Receita, ITI e BB assinam protocolo
Da esquerda para direita: O presidente do ITI, Sérgio Amadeu, o secretário da Receita Federal, Jorge Rachid,
e o vice-diretor de tecnologia do BB, Cerqueira César, durante a assinatura do protocolo de intenções
21-Dez-2004:
Brasília-DF -
Um importante passo para a consolidação da certificação digital no Brasil foi dado na manhã desta terça-feira, 21/12, com a assinatura do protocolo de intenções entre o Instituto Nacional de Tecnologia da Informação, o Banco do Brasil e a Receita Federal. O objetivo é a massificação dos certificados digitais entre contribuintes e usuários do sistema financeiro, com a adoção do e-CPF e do e-CNPJ emitidos dentro da Infra-estrutura de Chaves Públicas Brasileira - ICP-Brasil.

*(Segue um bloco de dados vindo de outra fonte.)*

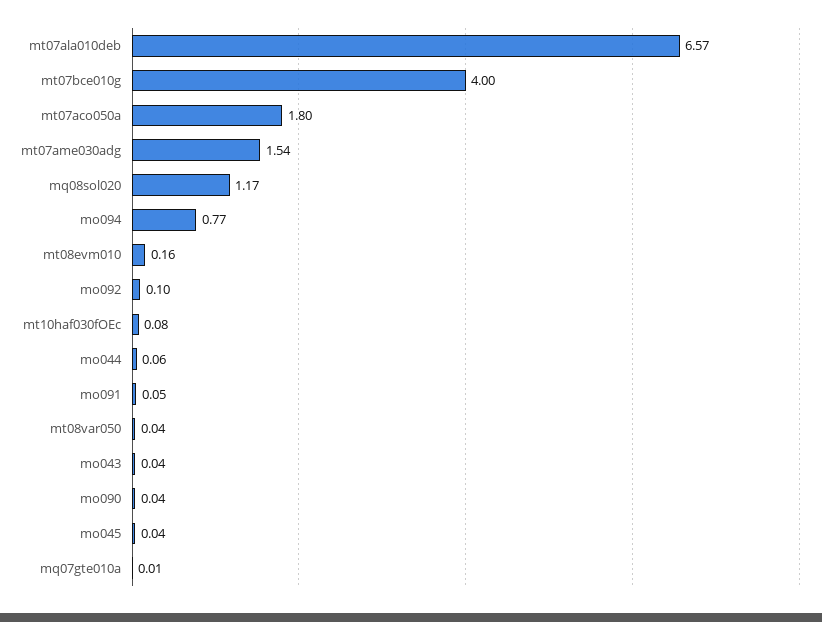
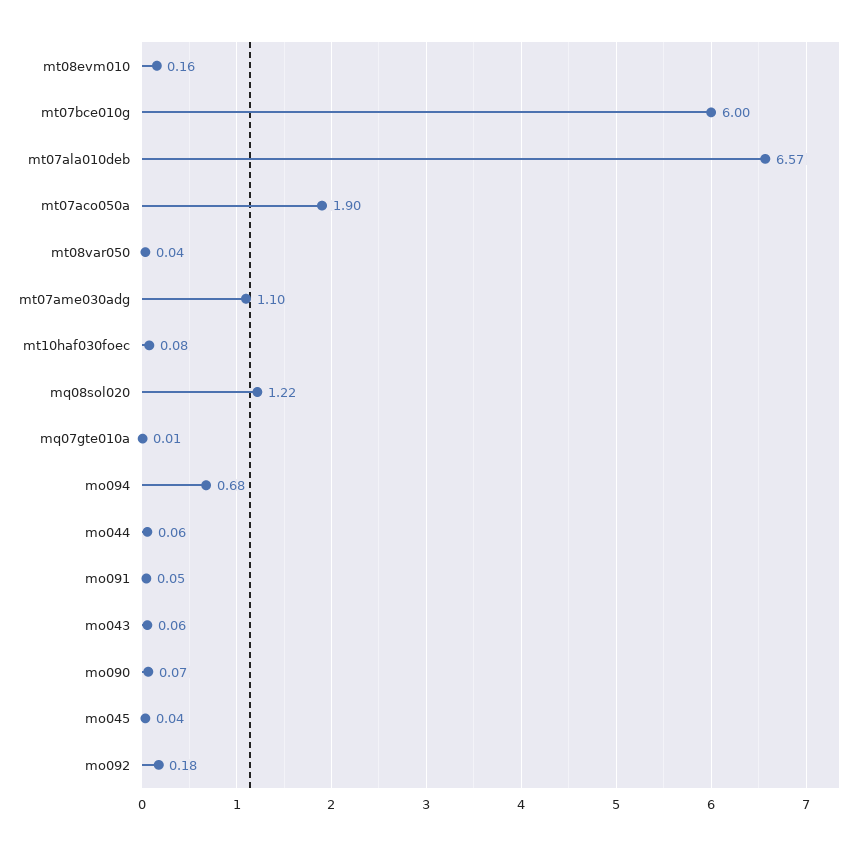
mt07bce010g: 4 -> 6
mt07aco050a: 1.8 -> 1.9
mt07ame030adg: 1.54 -> 1.1
mq08sol020: 1.17 -> 1.22
mo094: 0.77 -> 0.68
mo092: 0.1 -> 0.18
mo043: 0.04 -> 0.06
mo090: 0.04 -> 0.07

Estiveram presentes à cerimônia, realizada na sede da Secretaria da Receita Federal, o presidente do ITI, Sérgio Amadeu, o secretário da Receita Federal, Jorge Rachid, e o vice-presidente de tecnologia e logística do Banco do Brasil, Cerqueira César.
Para o secretário da Receita Federal, Jorge Rachid, a adoção dessa tecnologia possibilitará oferecer um maior número de serviços ao cidadão, que poderá estreitar a sua relação com o fisco sem precisar sair de casa. A Receita inaugura uma fase de trânsito de mão dupla de informações, antes só o contribuinte era capaz de encaminhar informações. A Receita não tinha como fazê-lo devido as leis de sigilo fiscal.

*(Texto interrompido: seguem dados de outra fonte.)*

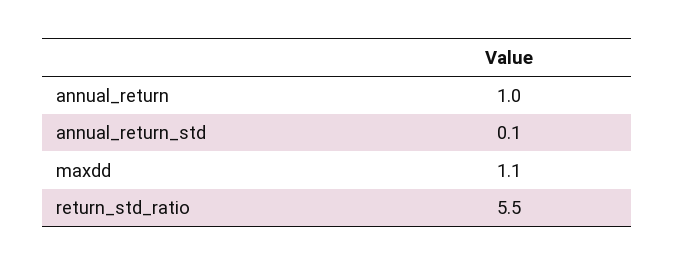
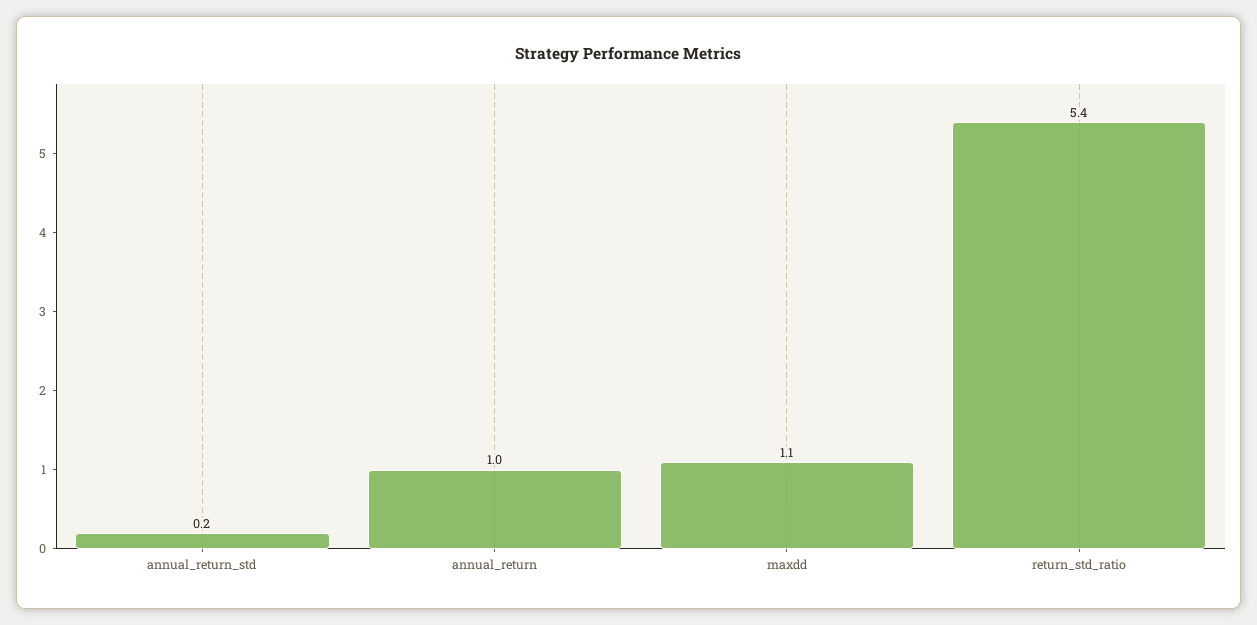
annual_return_std: 0.1 -> 0.2
return_std_ratio: 5.5 -> 5.4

Durante o evento de assinatura o presidente do ITI, Sérgio Amadeu, explicou que a certificação digital é a carteira de identidade na internet. O aproveitamento pleno do potencial dessa alternativa de segurança permitirá ampliar a cidadania no meio digital.

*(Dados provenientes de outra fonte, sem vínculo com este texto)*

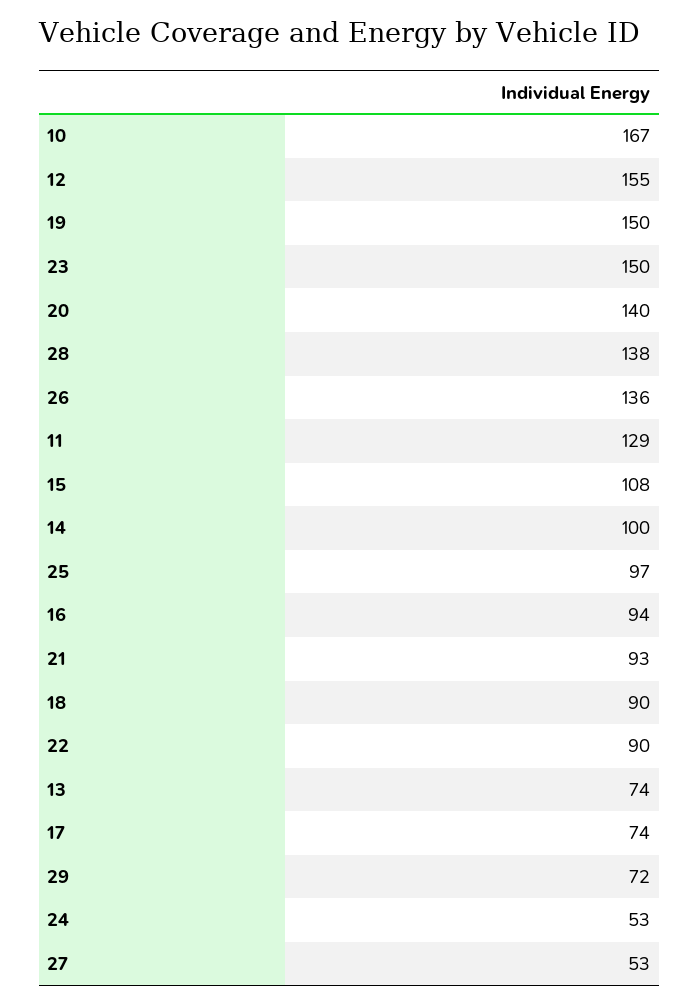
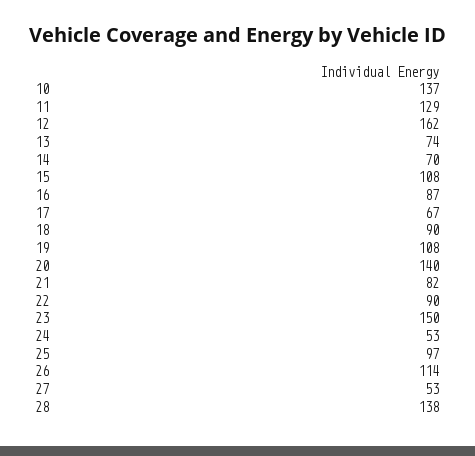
10: 167 -> 137
12: 155 -> 162
19: 150 -> 108
26: 136 -> 114
14: 100 -> 70
16: 94 -> 87
21: 93 -> 82
17: 74 -> 67
29: 72 -> none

Para o vice-presidente de tecnologia do Banco do Brasil, Cerqueira César, a consolidação da iniciativa é a demonstração de uma ação combinada do Governo, que permite o barateamento ao acesso à informação e a ampliação no oferecimento de serviços virtuais. César disse que a sua expectativa é que em breve todo o sistema financeiro adote a certificação aderente à ICP-Brasil, já que a grande maioria dos bancos se mostrou favorável a ter um certificado padronizado e interoperável.
Sobre os certificados
Os certificados adotados serão do tipo A3, em que a chave privada é gerada e armazenada em um cartão inteligente (smart card), que pode ser utilizado nos desktops, em casa ou no ambiente profissional, conectado a um pequeno leitor instalado na porta USB. Cada vez que o uso do certificado for solicitado para uma transação, o leitor se encarregará de enviar os dados do cartão para comparar a chave privada com a chave pública armazenada nos servidores do banco. O sistema adotado para essa comprovação é a criptografia assimétrica.
Os certificados emitidos são interoperáveis, isso quer dizer que eles pertencem a um cidadão que pode usá-lo em vários locais, seja no Banco em que tem conta, seja para fazer um pedido de informações para um posto de saúde, seja para um requerimento no judiciário. Além disso, uma vez com seu certificado, o cidadão poderá utilizá-lo para assinar documentos e e-mail que terão validade jurídica segundo as leis brasileiras.
Um dos principais aspectos destacado por todos durante a apresentação do acordo foi a segurança imediata que o cidadão terá contra as fraudes digitais realizada por
crackers, que usam a internet para roubar senhas utilizando-se de programas maliciosos. Essas práticas ficam muito mais difíceis com a utilização dos certificados digitais.